● TASK LIST
a: According to the passage on American Christendom, how long ago did European Christendom die?
b: Transcribe the passage on American Christendom, everything from "By Christendom I" down to "of Christian morality.".
c: Summarize the passage on American Christendom in two sentences.

Marsden suggests that we are living at the twilight of the American enlightenment. While it is certainly true that we are living through the demise of the Enlightenment’s model of rationality, I would suggest that the conclusion toward which the analyses of these volumes point is that the age we are living in is best understood as the twilight of American Christendom. (After all, on the showing of Marsden’s own analysis, the loss of shared moral capital that defines the contemporary scene would seem to have as much to do with the hollowing out of American Christianity as with the failure of Enlightenment reason.)

By Christendom I mean a society whose culture is informed by the vision of God and man, world and society, issuing from Christian revelation. European Christendom died generations ago; now that same process is being repeated (with accidental variations) here: the gradual loss of the faith followed by the gradual rejection of the Christian vision of man and society, followed by the gradual—or not so gradual—rejection of Christian morality.

Indeed, the cultural revolution of the past fifty years has consisted in the gradual evacuation of the Christian substance of society, and its replacement by a new and very different ethic rooted in a very different understanding of the nature and destiny of man. We may still be a nation most of whose inhabitants are still at least nominally Christians, but our public culture is no longer Christian. In fact, it is now clearly post- and, in some important respects, anti-Christian.

Records from a data source
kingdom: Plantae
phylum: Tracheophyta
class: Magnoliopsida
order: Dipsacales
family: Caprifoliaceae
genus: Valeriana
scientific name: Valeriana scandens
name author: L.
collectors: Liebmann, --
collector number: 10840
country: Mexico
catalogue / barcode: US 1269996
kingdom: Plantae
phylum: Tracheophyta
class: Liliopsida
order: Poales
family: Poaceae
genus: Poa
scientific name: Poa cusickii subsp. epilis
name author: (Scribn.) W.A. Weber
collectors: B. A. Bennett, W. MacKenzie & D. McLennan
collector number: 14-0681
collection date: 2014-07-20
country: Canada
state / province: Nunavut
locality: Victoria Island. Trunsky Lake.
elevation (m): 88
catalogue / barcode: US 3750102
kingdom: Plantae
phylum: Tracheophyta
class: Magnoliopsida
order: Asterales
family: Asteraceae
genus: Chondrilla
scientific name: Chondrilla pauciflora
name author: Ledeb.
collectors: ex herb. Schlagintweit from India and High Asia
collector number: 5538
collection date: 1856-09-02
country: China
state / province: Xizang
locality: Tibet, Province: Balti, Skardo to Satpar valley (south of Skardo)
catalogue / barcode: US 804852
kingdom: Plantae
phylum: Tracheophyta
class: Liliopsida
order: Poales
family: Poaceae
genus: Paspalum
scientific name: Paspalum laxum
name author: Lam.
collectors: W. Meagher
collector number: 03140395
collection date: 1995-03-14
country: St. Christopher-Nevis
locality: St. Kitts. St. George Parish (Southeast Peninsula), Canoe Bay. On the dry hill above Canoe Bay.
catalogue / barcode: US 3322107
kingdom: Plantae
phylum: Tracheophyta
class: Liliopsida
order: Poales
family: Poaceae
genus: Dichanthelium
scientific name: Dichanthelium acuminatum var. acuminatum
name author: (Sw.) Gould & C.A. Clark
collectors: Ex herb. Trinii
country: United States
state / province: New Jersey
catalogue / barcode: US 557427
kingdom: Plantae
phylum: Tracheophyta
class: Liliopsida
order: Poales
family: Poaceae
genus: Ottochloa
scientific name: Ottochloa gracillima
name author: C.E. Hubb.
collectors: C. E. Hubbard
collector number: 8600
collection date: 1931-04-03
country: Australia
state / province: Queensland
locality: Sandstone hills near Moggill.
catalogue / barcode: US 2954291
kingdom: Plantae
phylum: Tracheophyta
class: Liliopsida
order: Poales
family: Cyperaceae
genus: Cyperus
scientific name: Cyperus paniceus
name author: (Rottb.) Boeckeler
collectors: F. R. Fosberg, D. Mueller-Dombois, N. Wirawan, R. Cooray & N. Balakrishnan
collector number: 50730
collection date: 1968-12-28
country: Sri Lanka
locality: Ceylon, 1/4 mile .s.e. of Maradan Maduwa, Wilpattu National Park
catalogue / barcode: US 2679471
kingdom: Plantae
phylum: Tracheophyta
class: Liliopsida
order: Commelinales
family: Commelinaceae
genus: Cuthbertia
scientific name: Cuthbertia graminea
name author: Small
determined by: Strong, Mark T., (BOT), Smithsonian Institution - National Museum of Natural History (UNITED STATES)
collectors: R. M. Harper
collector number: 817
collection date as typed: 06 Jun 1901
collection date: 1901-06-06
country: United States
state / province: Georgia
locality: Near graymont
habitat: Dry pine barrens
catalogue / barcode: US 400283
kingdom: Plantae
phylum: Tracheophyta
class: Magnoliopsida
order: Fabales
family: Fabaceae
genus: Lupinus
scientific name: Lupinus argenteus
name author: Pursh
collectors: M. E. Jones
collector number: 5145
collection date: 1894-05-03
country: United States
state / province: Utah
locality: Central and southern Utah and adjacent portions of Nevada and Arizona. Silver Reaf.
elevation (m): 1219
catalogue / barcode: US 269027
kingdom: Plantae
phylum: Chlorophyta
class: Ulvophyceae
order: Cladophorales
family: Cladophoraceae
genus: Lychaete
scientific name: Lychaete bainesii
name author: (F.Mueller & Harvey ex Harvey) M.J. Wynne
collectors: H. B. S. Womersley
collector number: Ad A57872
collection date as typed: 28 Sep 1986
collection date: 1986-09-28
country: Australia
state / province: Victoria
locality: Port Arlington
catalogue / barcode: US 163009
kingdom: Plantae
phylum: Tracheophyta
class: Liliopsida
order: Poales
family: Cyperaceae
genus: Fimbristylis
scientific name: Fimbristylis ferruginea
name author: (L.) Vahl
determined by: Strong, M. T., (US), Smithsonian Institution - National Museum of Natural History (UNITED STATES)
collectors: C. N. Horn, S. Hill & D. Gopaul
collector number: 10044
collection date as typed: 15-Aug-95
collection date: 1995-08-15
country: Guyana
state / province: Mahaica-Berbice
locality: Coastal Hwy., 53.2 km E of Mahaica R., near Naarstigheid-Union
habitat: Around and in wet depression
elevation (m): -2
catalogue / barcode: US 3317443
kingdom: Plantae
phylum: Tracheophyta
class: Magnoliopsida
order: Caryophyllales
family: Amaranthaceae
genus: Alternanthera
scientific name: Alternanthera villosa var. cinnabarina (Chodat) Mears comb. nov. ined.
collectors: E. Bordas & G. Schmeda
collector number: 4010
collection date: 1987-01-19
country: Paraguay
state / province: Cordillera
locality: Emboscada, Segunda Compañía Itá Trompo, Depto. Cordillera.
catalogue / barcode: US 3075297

● EXERCISE ANSWERS
a: Generations ago.

b:
By Christendom I mean a society whose culture is informed by the vision of God and man, world and society, issuing from Christian revelation. European Christendom died generations ago; now that same process is being repeated (with accidental variations) here: the gradual loss of the faith followed by the gradual rejection of the Christian vision of man and society, followed by the gradual—or not so gradual—rejection of Christian morality.

c: Marsden calls the present the twilight of the American enlightenment, but the author argues it is better understood as the twilight of American Christendom, a society whose culture is informed by a vision issuing from Christian revelation. As in Europe generations ago, the cultural revolution of the past fifty years has gradually evacuated society's Christian substance, leaving a public culture that is post- and, in some respects, anti-Christian.